[Records from a data source]
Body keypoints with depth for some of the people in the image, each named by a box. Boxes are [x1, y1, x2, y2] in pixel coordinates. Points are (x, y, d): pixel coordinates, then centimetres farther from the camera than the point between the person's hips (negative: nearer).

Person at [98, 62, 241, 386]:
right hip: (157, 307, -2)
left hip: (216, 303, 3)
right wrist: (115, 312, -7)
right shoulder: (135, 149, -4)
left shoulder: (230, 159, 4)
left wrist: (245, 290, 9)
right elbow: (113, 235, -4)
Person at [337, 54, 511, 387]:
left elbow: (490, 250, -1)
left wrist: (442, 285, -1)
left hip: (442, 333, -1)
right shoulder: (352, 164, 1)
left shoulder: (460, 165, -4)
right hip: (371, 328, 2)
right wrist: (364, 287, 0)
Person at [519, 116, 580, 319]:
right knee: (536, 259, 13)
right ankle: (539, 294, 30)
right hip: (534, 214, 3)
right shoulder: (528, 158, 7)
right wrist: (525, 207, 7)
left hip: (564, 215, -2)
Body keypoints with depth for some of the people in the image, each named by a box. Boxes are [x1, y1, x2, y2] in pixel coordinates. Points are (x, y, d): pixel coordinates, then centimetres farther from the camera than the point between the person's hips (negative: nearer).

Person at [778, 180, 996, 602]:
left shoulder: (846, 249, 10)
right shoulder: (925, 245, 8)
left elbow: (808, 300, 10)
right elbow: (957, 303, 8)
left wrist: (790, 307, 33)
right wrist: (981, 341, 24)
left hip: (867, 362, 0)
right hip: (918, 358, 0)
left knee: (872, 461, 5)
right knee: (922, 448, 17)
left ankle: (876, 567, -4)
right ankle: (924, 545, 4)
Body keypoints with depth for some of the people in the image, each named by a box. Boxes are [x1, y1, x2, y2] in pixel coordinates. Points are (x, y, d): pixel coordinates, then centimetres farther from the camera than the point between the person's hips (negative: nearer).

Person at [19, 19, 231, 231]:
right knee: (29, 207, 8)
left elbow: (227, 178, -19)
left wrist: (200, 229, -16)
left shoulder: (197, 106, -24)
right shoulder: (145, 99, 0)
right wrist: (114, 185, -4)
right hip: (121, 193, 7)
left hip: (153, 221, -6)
* * *
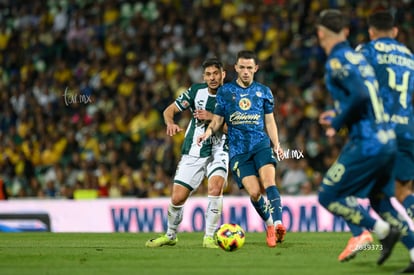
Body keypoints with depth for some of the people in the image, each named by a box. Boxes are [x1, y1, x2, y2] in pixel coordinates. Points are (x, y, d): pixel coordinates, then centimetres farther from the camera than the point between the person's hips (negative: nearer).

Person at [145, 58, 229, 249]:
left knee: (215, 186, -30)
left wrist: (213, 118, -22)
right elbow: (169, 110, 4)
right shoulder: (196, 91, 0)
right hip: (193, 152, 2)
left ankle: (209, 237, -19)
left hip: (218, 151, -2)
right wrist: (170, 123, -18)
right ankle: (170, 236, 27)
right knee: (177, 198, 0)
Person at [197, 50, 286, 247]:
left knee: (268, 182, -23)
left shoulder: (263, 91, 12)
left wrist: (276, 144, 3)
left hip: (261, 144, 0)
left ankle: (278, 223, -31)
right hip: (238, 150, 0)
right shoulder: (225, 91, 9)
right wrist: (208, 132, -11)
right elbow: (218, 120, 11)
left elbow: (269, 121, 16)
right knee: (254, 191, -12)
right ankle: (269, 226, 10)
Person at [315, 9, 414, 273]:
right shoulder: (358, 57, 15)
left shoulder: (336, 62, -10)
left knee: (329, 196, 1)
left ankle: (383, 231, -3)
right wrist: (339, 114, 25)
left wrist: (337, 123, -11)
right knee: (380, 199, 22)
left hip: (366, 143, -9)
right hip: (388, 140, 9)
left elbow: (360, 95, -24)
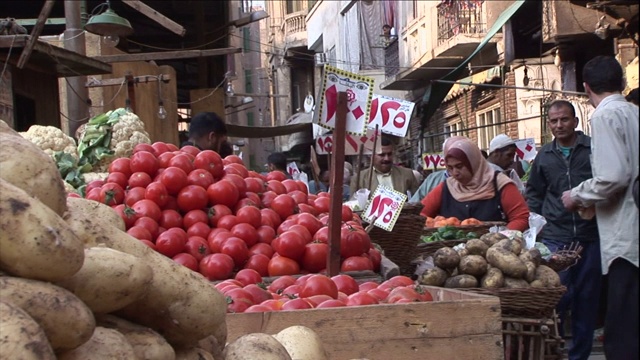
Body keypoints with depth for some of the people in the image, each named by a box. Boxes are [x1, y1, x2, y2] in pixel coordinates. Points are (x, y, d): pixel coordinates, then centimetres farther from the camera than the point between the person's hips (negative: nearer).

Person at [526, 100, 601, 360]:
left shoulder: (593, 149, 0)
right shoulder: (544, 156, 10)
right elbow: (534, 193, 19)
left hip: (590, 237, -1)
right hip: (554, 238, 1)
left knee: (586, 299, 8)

[WHAT IS REQUIRED]
Rewrite the part of the data that opens with the line containing "left ankle: (383, 231, -3)" and closes with the line containing "left knee: (586, 299, 8)", changing every "shoulder" to "shoulder joint" and keeping everything else the same. Leave out the picture.

[EXERCISE ANSWER]
left ankle: (383, 231, -3)
right wrist: (339, 114, 25)
left wrist: (337, 123, -11)
right knee: (380, 199, 22)
left hip: (366, 143, -9)
right hip: (388, 140, 9)
left elbow: (360, 95, -24)
Body keypoints with depth for some of the people in the image, each named by a box. Boxes are [x1, y1, x2, y2] in pixel coordinates. Points are (x, y, d): pixel coordinates, then centimetres farther from the camera than the point between the person's hips (negative: nearer).

Person at [526, 100, 601, 360]:
left shoulder joint: (593, 149, 0)
right shoulder joint: (544, 156, 10)
right elbow: (534, 193, 19)
left hip: (590, 237, -1)
right hip: (554, 238, 1)
left knee: (586, 299, 8)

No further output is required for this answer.